Я вышла из машины, но не решилась подойти. Они несколько минут обсуждали что-то, тётя нервничала: то дёргала ручку двери, то отступала. Она наверняка не могла определиться, что делать с Кристин. Но всё же, после минутного молчания, зашла в дом. Джон вернулся.
– Твоя тётя решила сказать правду дочке, – сообщил он и закурил сигарету.
Я понимающее кивнула и уткнулась в плечо парня.
– Так бывает, милая. Не плачь. Не пугай ребёнка, – наставлял он, поглаживая меня по плечу.
Я собралась с мыслями и решила стойко пережить утрату. Из дома со всех ног выбежала Кристин. Джон подхватил её на руки, не давая приблизиться к машине.
– Банан! Пусть он очнётся, мама! – кричала девочка, била парня руками по широкой спине.
Я поджала губы, стараясь не разрыдаться.
– Джоан, пусть он оживёт! Пожалуйста! Банан! – умоляла меня малышка. Я лишь развела руками, не в силах ничего сказать.
Кристин кричала до хрипоты ещё какое-то время, а потом, уже без сил, вся красная от слёз, повисла на Джоне, всхлипывая. В багажнике старого Доджа лежал её верный друг. Мы зашли в дом, полный горя. Тётя Нэталин сидела бледная на кухне. Джон передал дочку её маме, и Нэталин успокаивающе гладила Кристин по голове, приговаривая что-то. Я была уверена, что тётя найдёт нужные слова и ослабит боль первой утраты в жизни ребёнка.
Я вспомнила, как тётушка успокаивала меня, несмотря на то, что ей самой нужна была помощь. Вспомнила белые стены больницы и нервную, злую мать, отрешенного отца и заботливую Нэталин. Семилетняя я рыдала одна на стуле возле палаты, ненавидела всех вокруг, особенно любимую, умирающую бабушку за то, что она оставляет меня одну.

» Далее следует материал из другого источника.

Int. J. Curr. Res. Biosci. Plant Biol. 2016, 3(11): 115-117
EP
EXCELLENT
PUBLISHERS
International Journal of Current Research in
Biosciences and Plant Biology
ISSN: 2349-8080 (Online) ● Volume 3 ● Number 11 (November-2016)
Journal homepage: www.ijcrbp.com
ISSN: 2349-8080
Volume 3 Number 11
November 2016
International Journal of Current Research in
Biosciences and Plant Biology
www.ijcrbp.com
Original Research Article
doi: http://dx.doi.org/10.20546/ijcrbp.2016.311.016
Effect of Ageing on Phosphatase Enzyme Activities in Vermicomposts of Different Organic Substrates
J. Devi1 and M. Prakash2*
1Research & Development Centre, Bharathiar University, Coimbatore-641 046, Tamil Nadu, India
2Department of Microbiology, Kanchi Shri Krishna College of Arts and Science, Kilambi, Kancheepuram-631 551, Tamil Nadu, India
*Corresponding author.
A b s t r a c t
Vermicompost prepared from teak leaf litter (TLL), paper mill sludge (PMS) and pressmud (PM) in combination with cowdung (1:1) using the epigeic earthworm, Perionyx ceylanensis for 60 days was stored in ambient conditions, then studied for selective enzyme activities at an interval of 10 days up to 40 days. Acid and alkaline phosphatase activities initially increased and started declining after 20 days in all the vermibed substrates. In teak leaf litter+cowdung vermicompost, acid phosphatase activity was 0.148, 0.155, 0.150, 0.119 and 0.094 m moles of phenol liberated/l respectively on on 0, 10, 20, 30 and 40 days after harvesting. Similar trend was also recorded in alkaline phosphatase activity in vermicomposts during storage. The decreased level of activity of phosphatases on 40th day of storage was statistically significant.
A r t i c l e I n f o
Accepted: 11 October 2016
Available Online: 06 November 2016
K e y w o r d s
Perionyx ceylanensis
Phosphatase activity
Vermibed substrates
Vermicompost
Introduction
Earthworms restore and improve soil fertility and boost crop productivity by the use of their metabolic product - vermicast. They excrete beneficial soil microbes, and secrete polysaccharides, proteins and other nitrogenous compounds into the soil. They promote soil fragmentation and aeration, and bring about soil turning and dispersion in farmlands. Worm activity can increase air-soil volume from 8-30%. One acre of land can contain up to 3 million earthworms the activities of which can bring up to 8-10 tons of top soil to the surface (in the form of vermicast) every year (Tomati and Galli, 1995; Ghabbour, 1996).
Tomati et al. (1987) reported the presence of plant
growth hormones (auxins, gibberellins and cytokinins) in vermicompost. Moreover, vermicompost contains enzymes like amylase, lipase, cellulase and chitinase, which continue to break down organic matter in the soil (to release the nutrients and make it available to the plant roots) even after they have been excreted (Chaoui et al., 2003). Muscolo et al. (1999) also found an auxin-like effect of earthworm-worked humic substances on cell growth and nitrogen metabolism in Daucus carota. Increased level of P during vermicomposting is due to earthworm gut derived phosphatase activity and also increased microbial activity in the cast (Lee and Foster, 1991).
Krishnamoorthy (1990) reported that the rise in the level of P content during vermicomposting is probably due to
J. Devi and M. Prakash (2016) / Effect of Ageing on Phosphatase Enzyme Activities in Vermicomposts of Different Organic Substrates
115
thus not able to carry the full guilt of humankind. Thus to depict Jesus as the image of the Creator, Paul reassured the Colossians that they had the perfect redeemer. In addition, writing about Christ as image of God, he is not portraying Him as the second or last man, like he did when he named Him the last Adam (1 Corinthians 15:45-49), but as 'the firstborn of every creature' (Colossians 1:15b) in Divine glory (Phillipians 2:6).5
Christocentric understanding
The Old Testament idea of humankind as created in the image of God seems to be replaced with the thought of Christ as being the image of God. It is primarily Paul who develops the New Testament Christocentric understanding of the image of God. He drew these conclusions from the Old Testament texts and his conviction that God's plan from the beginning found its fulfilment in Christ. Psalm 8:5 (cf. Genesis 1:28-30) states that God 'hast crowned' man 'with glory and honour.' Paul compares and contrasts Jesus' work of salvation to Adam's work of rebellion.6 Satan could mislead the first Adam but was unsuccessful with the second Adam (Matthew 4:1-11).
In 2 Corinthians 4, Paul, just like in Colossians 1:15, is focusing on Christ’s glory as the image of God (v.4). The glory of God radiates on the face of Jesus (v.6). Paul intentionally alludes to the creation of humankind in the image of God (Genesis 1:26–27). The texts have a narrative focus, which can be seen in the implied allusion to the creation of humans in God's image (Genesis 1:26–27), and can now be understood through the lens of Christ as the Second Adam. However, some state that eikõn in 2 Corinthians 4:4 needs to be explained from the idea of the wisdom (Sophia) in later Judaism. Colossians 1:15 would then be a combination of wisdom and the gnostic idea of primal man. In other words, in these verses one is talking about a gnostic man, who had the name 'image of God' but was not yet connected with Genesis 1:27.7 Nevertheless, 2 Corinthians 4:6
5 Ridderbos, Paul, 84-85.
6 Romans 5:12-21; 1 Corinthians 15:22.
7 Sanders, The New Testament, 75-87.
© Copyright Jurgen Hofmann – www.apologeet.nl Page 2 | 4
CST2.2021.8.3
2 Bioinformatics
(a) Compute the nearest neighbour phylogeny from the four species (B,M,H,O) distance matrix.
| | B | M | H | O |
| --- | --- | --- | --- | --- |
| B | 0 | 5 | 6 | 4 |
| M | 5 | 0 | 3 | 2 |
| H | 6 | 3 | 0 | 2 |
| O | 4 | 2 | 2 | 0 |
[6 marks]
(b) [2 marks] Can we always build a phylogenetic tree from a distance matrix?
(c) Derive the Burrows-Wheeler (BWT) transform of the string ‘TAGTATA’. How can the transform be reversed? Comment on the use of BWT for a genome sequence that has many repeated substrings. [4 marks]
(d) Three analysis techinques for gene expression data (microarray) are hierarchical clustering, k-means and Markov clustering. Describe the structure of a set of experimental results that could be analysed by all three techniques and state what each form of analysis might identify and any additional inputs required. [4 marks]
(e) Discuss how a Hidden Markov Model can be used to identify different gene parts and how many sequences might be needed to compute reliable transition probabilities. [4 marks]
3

Мне казалось, что у неё есть выбор. Ей просто, как и мне, осточертело жить в такой семье, и она нашла выход. Она бросила меня, ей надоело заступаться за меня перед родителями, надоело пить лекарства, лежать, не вставая, и она уходит навсегда. Рыдания переходили в истерику, а из истерики в ступор. Тогда я услышала шёпот своего внутреннего судьи: «Это всё ты. Её сердце не сломалось бы, если бы ей не приходилось за тебя заступаться». Но Нэталин прогнала этот голос. Она села рядом и начала говорить о том, что так бывает: люди уходят независимо от наших желаний, что её мама – моя бабушка, прожила хорошую жизнь и теперь будет смотреть на нас сверху, без боли. Банально, но должен быть кто-то, кто это скажет.
Вот и сейчас Нэталин нашёптывает подобные слова своей дочке. Девочка заметно успокаивается и расслабляется у неё на коленях.
Мы с Джоном вышли в солнечный сад, где весело чирикали ни о чём неподозревающие птицы, а цветы хвастались своими яркими бутонами, беззаботно зеленела трава. Всё это казалось неуместным, и хотелось крикнуть: «Прекратите, вашего друга больше нет!» Я вспомнила, как старый пёс с упоением нюхал маргаритки, а потом смешно чихал, закрывая нос лапой.
– Где лопата, Джоан? – вырвал меня из мыслей жестокий вопрос.
Я попыталась вспомнить, видела ли я вообще здесь инструменты. Пока я думала, Джон подошёл к подвалу. Мне хотелось одёрнуть его, сказать, что там чудовища и призраки, не стоит туда идти. Но я лишь сжалась, представляя, как глупо буду выглядеть.
– Я спрошу у тёти, – предложила я и быстро зашагала в сторону дома.
– Не надо, замок спилен, – ответил он, срывая заржавевший кусок металла с двери и открывая створки дурно пахнущего подвала. Затхлый, гнилой смрад ударил в нос, заставляя морщиться. Джон закрыл лицо майкой и смело шагнул в темноту.
– Джон, пожалуйста, не ходи туда! – умоляла я. Но фигура парня упрямо спускалась в темноту. – Это опасно! Вернись!